# R.I.P my baby girl peaches & unknown amout of jojo's litter



## Elizabethm (Sep 10, 2010)

i bought peaches because i picked her up and she kissed my cheek. she was my first baby and my sweetest. i cant belives shes gone. she passed in my hands after kissing me farwell on my nose. this is also in memory of jojo's babies who were all lost over the weekend its so sad we didnt even get to meet them... however many there were

idk what else to say right now except that i know how other people who lose their best rat friend in life feel. :'(


----------



## littlematchstick (Apr 12, 2009)

*Re: R.I.P my baby girl peaches*

Im sorry for your loss, I just lost one of my girls a few days ago and will be having another put to sleep in the next day or two, so I know how you feel...

she was a beautiful girl.


----------



## Elizabethm (Sep 10, 2010)

*Re: R.I.P my baby girl peaches*

thank you. she was beautiful in every way and i will miss her tons. i am sorry for your loss and soon losses but at least they will be waiting for us when its our time. i like to hope peaches will be waiting for me


----------



## littlematchstick (Apr 12, 2009)

*Re: R.I.P my baby girl peaches*

Im sure she will be waiting..one day we will all be together again with our little furry kids. Just take comfort in knowing shes not in any pain. Big hugs to you.


----------



## Elizabethm (Sep 10, 2010)

*Re: R.I.P my baby girl peaches*



littlematchstick said:


> Im sure she will be waiting..one day we will all be together again with our little furry kids. Just take comfort in knowing shes not in any pain. Big hugs to you.


as well as you.


----------



## Elizabethm (Sep 10, 2010)

sigh i cant think of any place good enough to bury my baby.


----------



## ema-leigh (Jan 24, 2010)

I'm sorry to hear you lost your girl :'( She was so beautiful! Was it old age? sickness? Poor baby. 

I would plant a flower or tree on her grave site, it would be nice to watch it grow.


----------



## Elizabethm (Sep 10, 2010)

i guess she got ill right after i left. she was in perfect health thurday before my visit. when she died she had labored breathing. i could have saved her if i had known somthing was wrong. i guess she didnt want me to know. she was only like 9 months old


----------



## ema-leigh (Jan 24, 2010)

They can go down hill so quickly  R.I.P little Peaches.

She'll be at the bridge taking care of Jojo's little ones.


----------



## Elizabethm (Sep 10, 2010)

i hope so. peaches was my young old woman. she was a young girl but when coco my little 7 week old female came to me peaches was mamma rat from the beginning. she protected coco from the other bullies in the cage. i hope she takes care of jojo's babies. i have no doubt shell be as amazing. she had such a personality. i can say peaches had more personality in her little body than i have in myself.


----------

* Supplied material *
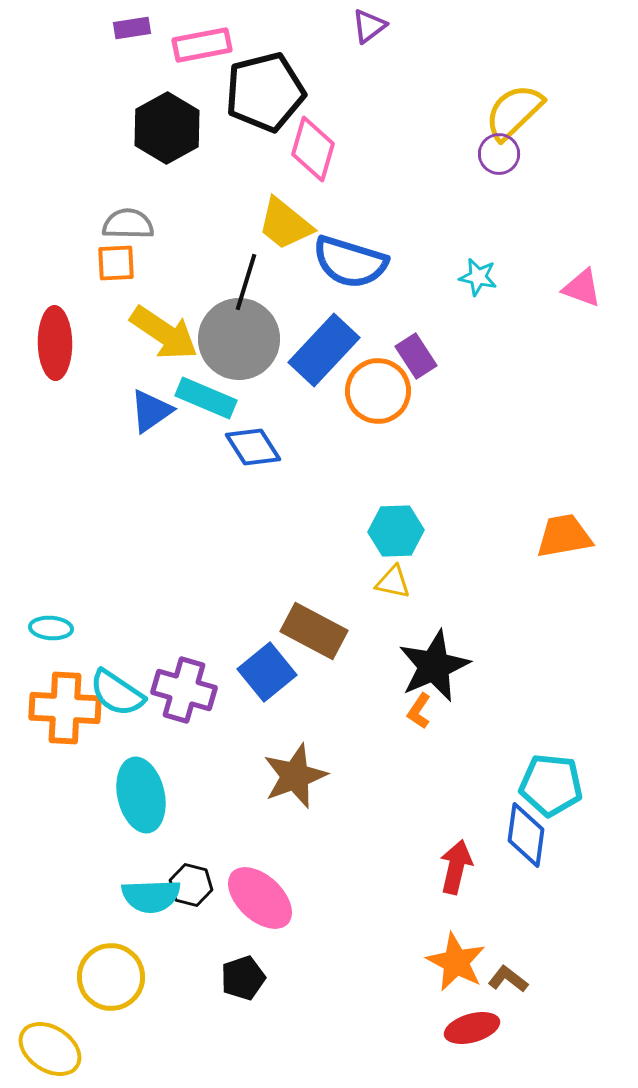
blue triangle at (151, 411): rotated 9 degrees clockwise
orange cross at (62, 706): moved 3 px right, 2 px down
==
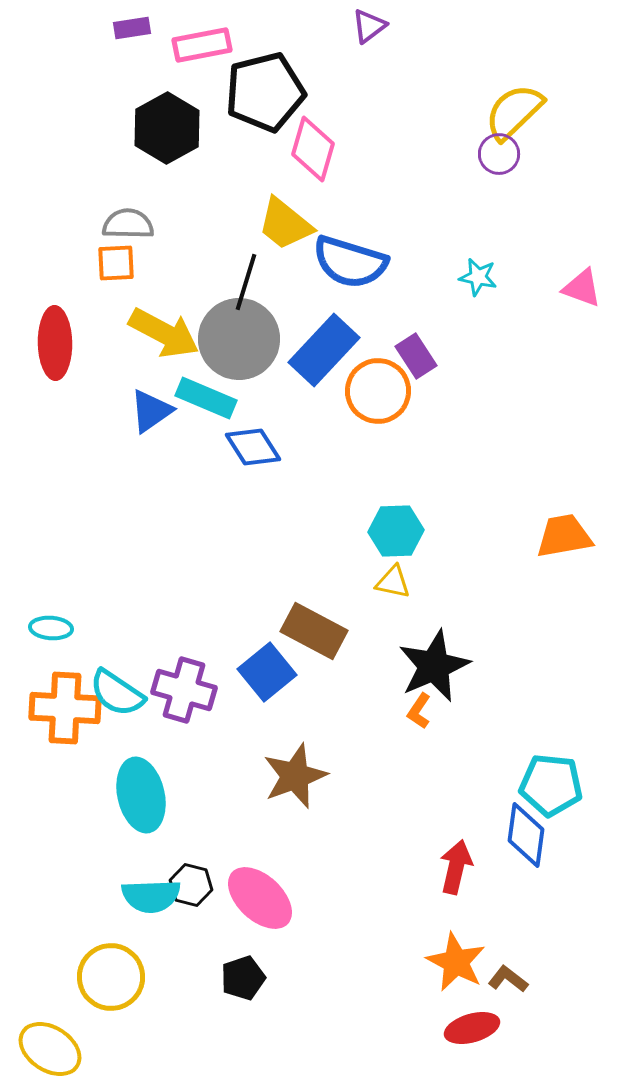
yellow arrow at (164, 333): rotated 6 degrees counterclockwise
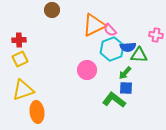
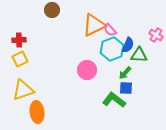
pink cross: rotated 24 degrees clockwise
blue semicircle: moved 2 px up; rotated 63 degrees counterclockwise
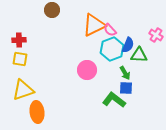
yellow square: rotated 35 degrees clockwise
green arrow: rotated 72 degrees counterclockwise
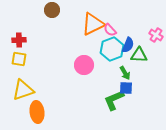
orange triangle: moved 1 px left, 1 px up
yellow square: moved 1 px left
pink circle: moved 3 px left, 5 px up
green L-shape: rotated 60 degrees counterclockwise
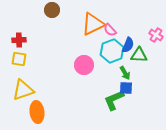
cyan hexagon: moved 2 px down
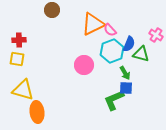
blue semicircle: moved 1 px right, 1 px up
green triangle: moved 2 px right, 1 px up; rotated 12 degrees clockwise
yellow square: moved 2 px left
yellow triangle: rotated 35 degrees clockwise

* Tasks *
(1) Repeat the part of the forum thread about Peaches starting at "She'll be at" and ending at "have in myself.".
(2) For each statement below, say yes or no depending on whether the forum thread about Peaches agrees with it, and quote the deciding words from the thread. (a) Peaches was about nine months old when she died. (b) ema-leigh suggests planting a flower or tree on the grave site. (c) Elizabethm says Peaches was in perfect health on the Friday before the visit.

* Exercise answers *
(1)
She'll be at the bridge taking care of Jojo's little ones.


----------



## Elizabethm (Sep 10, 2010)

i hope so. peaches was my young old woman. she was a young girl but when coco my little 7 week old female came to me peaches was mamma rat from the beginning. she protected coco from the other bullies in the cage. i hope she takes care of jojo's babies. i have no doubt shell be as amazing. she had such a personality. i can say peaches had more personality in her little body than i have in myself.

(2)
(a) Yes: "she was only like 9 months old"
(b) Yes: "I would plant a flower or tree on her grave site"
(c) No: "she was in perfect health thurday before my visit"